Agriculture plays a key role in shaping the quality of landscape, as in many OECD countries farming is the major user of land. Agricultural landscapes are the visible outcomes of the interaction between agriculture, natural resources and the environment, and encompass amenity, cultural, and other societal values. Landscapes can be considered as composed of three key elements: landscape structures or appearance, including environmental features (e.g. habitats), land use types (e.g. crops), and man-made objects or cultural features (e.g. hedges); landscape functions, such as providing a place to live, work, visit, and various environmental services; landscape values, concerning the costs to farmers of maintaining landscapes and the importance society places on agricultural landscape, such as recreational and cultural values.
Many OECD countries have legislation which recognises the importance of societal values embodied in landscapes and internationally some are also attracting attention, such as the designation by UNESCO of cultural landscape sites. But because landscapes are often not valued, the challenge for policy makers, is to decide which landscape features society values, and assess to what extent policy changes affect agricultural landscape.
OECD agricultural landscape indicators provide a tool to better inform policy makers by: recording the current state of landscape and how its appearance, including cultural features, is changing; establishing what share of agricultural land is under public/private schemes for landscape conservation; and measuring the cost of landscape provision by farmers and the value society attaches to landscapes.
Regarding the current state and trends in the structure of agricultural landscapes there does seem to have been a trend towards increasing homogenisation of landscape structures in OECD countries over the past 50 years, including the loss of some cultural features (e.g. stone walls). This trend appears closely related to the structural changes and intensification of production, linked with the degradation of the natural resource base in agriculture. There are signs, since the late 1980s, that the process toward increasing homogeneity of landscapes could be slowing or even in reverse in some regions. Since this period many OECD countries started to introduce a range of agri-environmental measures, including in some cases measures specifically seeking to maintain landscapes.

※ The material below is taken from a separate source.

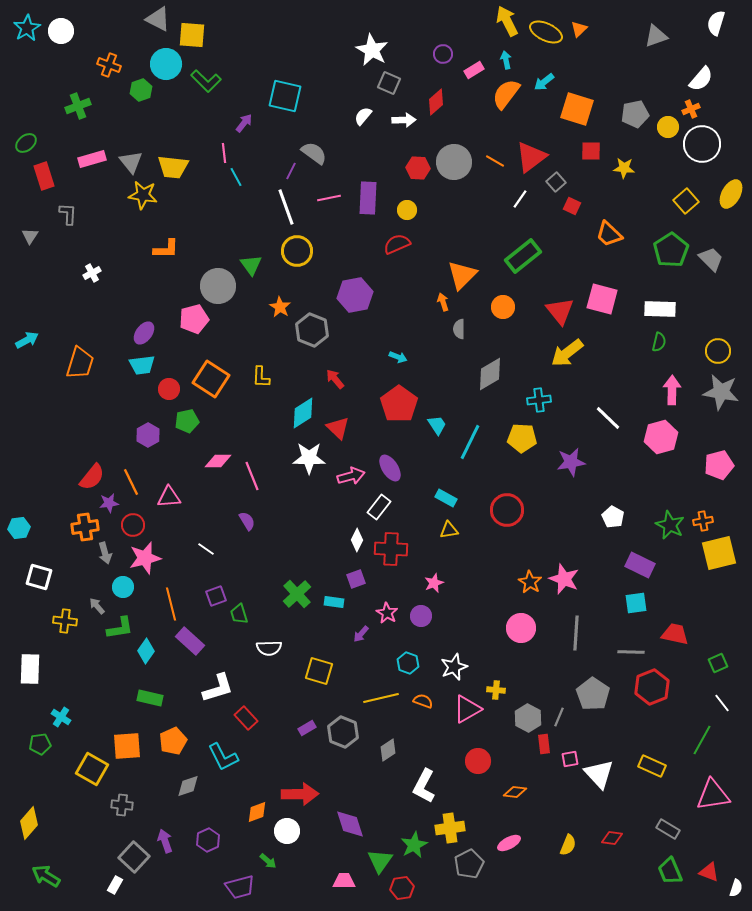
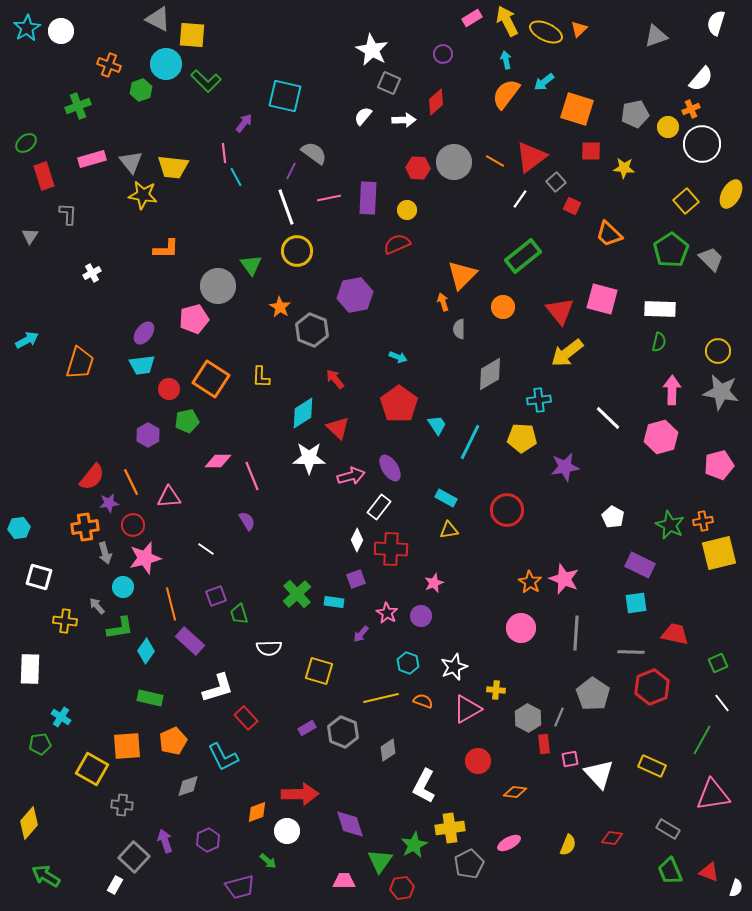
pink rectangle at (474, 70): moved 2 px left, 52 px up
purple star at (571, 462): moved 6 px left, 5 px down
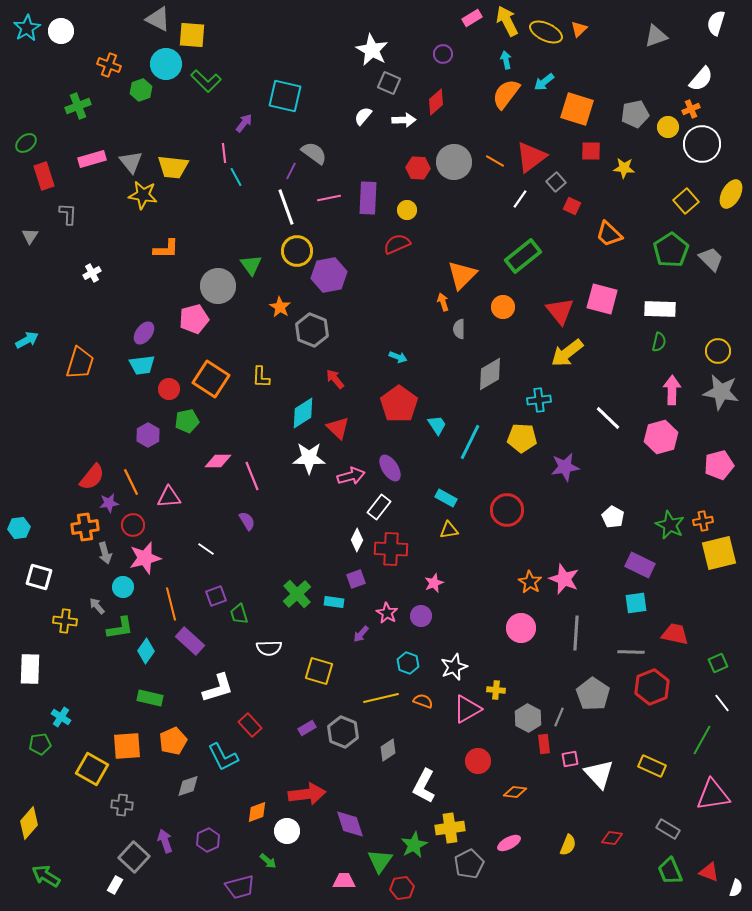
purple hexagon at (355, 295): moved 26 px left, 20 px up
red rectangle at (246, 718): moved 4 px right, 7 px down
red arrow at (300, 794): moved 7 px right; rotated 6 degrees counterclockwise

Public and private schemes for the conservation of agricultural landscapes are widespread across OECD countries, but mostly publicly funded. Public expenditure on these schemes tends to be a minor share of total agricultural support, but for some countries expenditure has increased rapidly. In many cases the schemes cover multiple objectives, especially concerning biodiversity, habitat and landscape conservation; and focus on the biophysical and cultural features in a local context. Some countries are beginning to include public access requirements in landscape schemes.
Currently information on the costs incurred by farmers in landscape improvement is extremely limited. To establish the value society places on landscape some countries use public opinion surveys, although as with landscape related consumer expenditure, information is limited. Non-market valuation studies reveal that agricultural landscapes are highly valued in many cases, although there is a large variation in the values estimated. These studies also reveal that the landscape surveyed today is the preferred landscape, landscape's value decreases with greater distance from a particular site, heterogeneity and 'traditional' elements are given a higher value over more uniform and newer landscapes, while landscapes perceived as overcrowded have a low value.